Let’s say you have two actors, Alice and Carol. They know each other very well — they’re married. They both love salmon, and there’s salmon steak in their fridge. Alice gets home from work an hour before Carol, and she always eats as soon as she gets home. Carol might recall, as she is leaving work, that there is a salmon steak at home, and she might count on eating it for dinner. But this would demonstrate a minor lack of foresight. When she gets home, she will be disappointed and hungry.

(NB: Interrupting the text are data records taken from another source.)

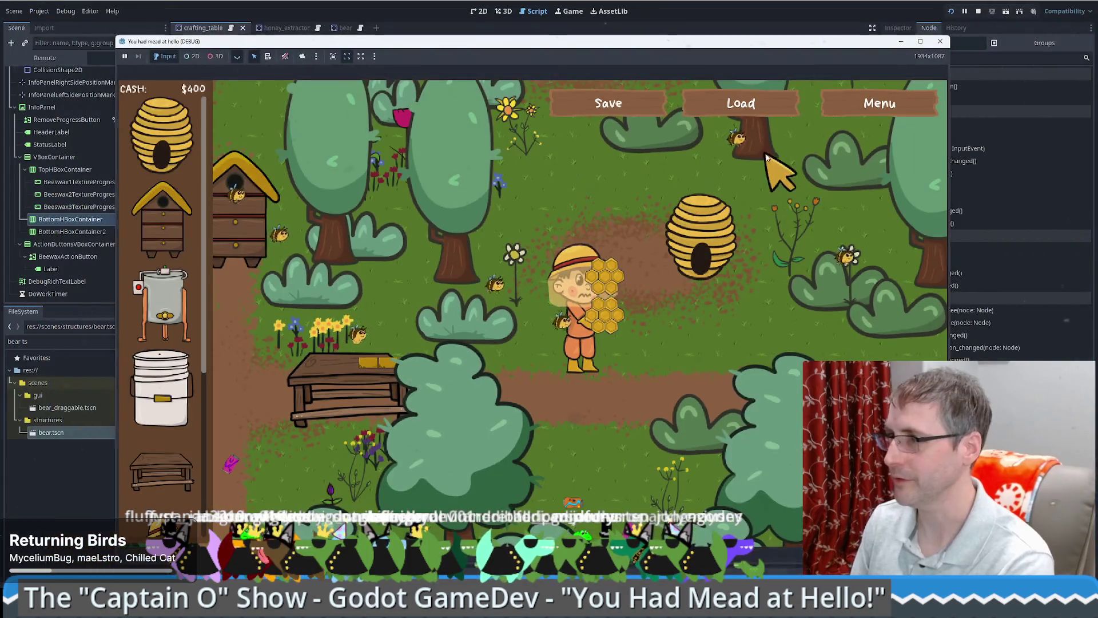
Step: Stop the running game and review the crafting table scene, selecting ActionButtonsVBoxContainer
mouse_move(633, 43)
left_mouse_down()
mouse_move(617, 29)
mouse_move(600, 36)
mouse_move(614, 39)
left_mouse_up()
key("alt+Tab")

This is a trivial example, of course, and one that happens all the time in real life. People make this mistake. But when it’s something I care about, something I am devoting my full attention and faculties to, and I know about these other actors, I will attempt to incorporate their probable actions into my plans. At present, our AI system will never do this.

How do we fix this?

Moving from level negative one to level zero requires simulating all the other actors that Alice knows about as level negative one characters. Instead of simulating the changes caused by Alice and nature alone, we simulate other characters using the previous level. At level zero, you acknowledge that others exist and will take some default action at every turn. That’s cheap enough. It’s also dead stupid, but at least it’s slightly less stupid than before.

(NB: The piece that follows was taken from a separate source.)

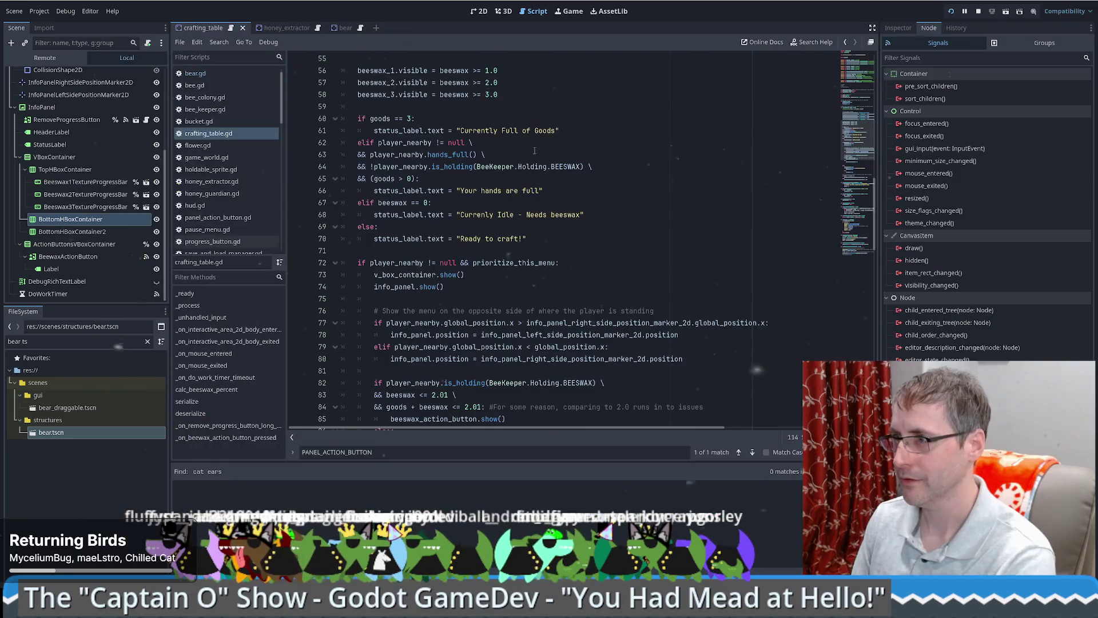
scroll(556, 216, "down", 8)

The next step beyond this, of course, is to model everyone else as a level zero character. (You could use level negative one, but since that’s only slightly less expensive, there’s really no point.) This requires vastly more resources, of course, and that’s true of real life, too — we rarely consider how someone will react to our reactions to their reactions to our plans.

Since going beyond level zero is expensive, we want to do that as little as possible. That means, ideally, coming up with a heuristic to determine when to switch from level zero to level one — and we probably don’t want to bother implementing level two or higher.

Next time, we’ll see how we can get actors to explain their motivations.

Procedural narratives: obvious improvements

Last time, we talked about how to have an actor make plans. We provided an expensive algorithm for reaching decisions, a simple breadth-first search through a space of possible worlds. It worked, but it was hideously expensive. Let’s make it a little better.

Best-first search

The most obvious change is to be smarter about what nodes we search and in what order. We can switch from breadth-first search, which will analyze every possibility one step from now, followed by every possibility two steps from now, and so on until your computer starts sobbing; instead, we can use a sort of best-first search.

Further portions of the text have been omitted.